Wow that is gorgeous! I like how you left off the shield, it shows more of that stunning grain:) I don't have any critiques, it looks awesome

Thanks Ernie. I do like it a lot without a shield...but I haven't explored adding the shield yet. Hopefully soon. Thanks again.
 
Tim, that knife looks fantastic, more so since it's only your third one! There are folks who work for years at knifemaking and don't achieve results like that. Each knife you make from now on will be fine tuning your skills, and they'll only get better.
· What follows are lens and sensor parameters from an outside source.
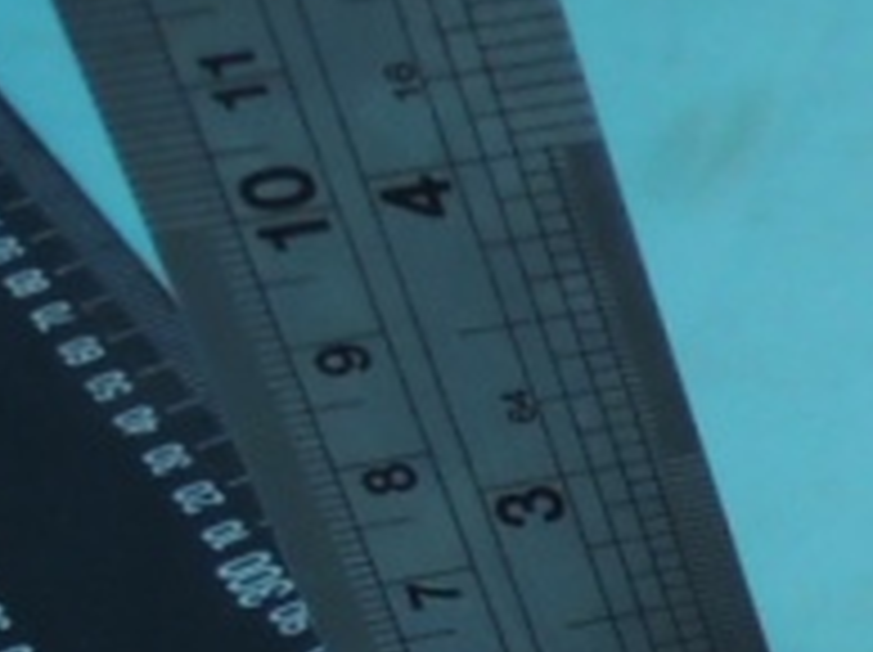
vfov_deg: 9.5
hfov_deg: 10.9
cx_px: 2241
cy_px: 1205
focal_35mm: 148
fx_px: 3728
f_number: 2
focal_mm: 5
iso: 400
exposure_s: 1/4
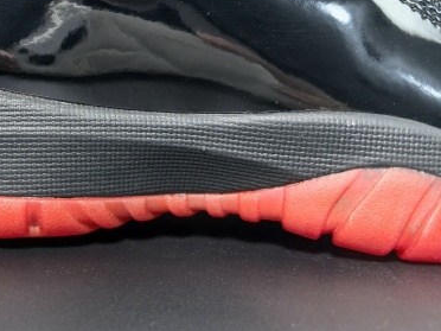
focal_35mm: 58
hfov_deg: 30.3
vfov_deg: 24.4
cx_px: -24
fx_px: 739
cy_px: 25
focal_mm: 6.98
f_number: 2
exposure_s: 1/195
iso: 50
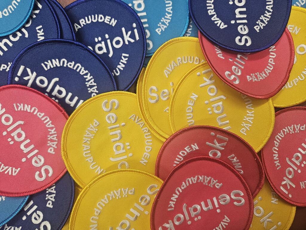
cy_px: 115
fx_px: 203
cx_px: 153
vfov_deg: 58.9
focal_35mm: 23
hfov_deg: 73.9
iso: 200
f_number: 1.8
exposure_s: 1/100
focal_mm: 5.4
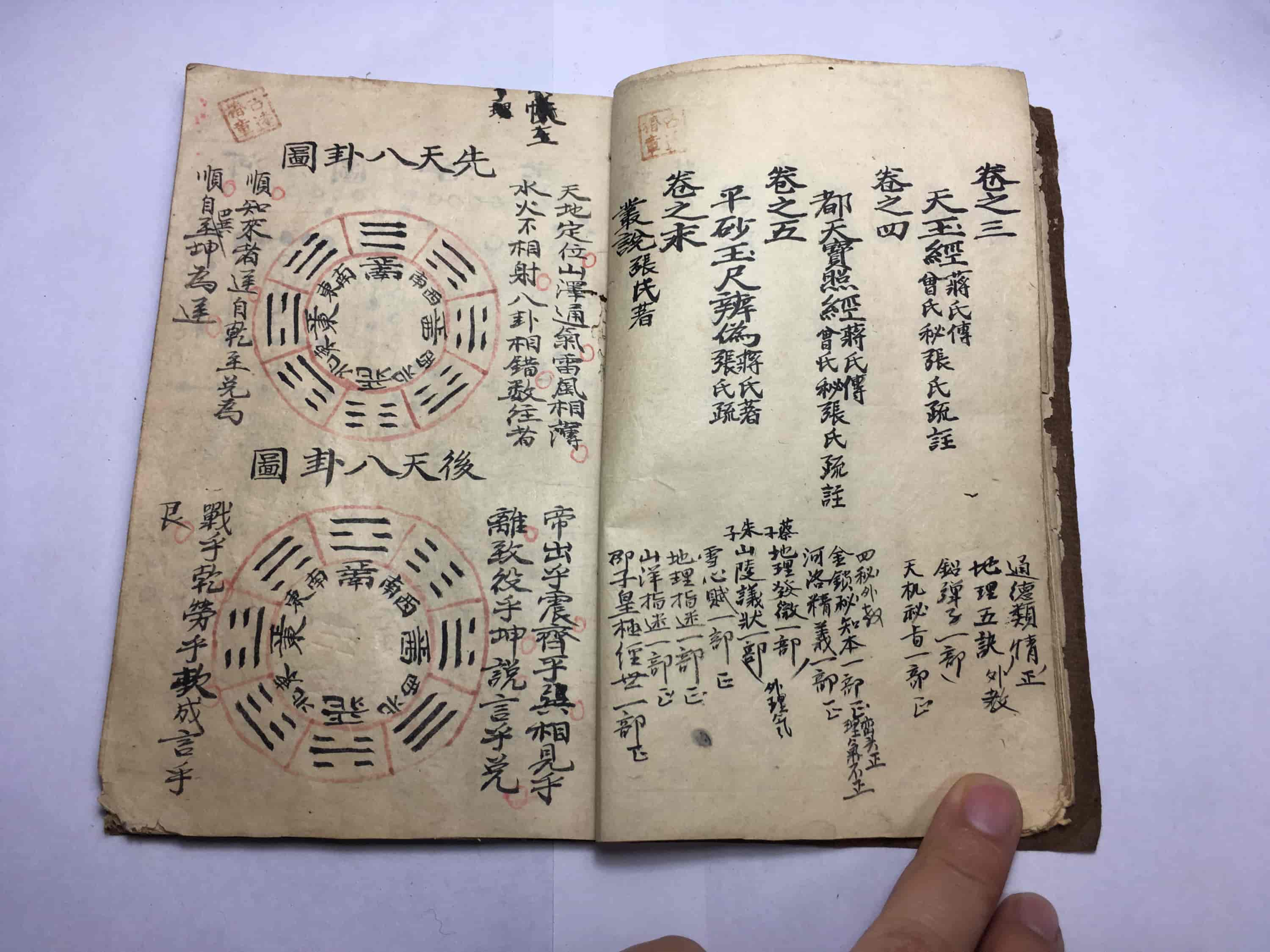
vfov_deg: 48.2
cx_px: 635
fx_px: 1064
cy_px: 476
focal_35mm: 29
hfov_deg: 61.7
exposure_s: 1/50
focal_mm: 4.15
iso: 25
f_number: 2.2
I think what Traumkommode is referring to is the grind above the shoulder. It's got a pretty good radius to it as it rises through the choil. This makes it more difficult to sharpen up to the shoulder since the blade thickens as it reaches that point. That is something that requires practice and a feel for your equipment, not something you'll have perfected right away. It helps to have a new belt and don't let the belt hang over your wheel or platen at all. Bring it right up to the edge but no farther. You won't completely eliminate the radius unless you grind with a stone, or to a bit lesser extent go with a higher end more powerful grinder, but you'll get it tightened up over time. Good luck!!

Eric
 
Thanks Eric. That makes perfect sense. I'm learning new things all the time from you all and I appreciate everyone's input and pointing me in the right direction. Great forum and a great bunch of people. Thanks again .
 
Sorry man....I can not place such a burden on a man but I appreciate your offer :) Thanks for looking and glad you liked it.

Yeah, that's a sweet knife right there. If I HAD to critique it, and I'd really have to reach here, I'd make the last name darker. The K is nice and visible, but the rest looks like it simply faded. But again, this is me trying to find something to nitpick at. Otherwise, well done my friend.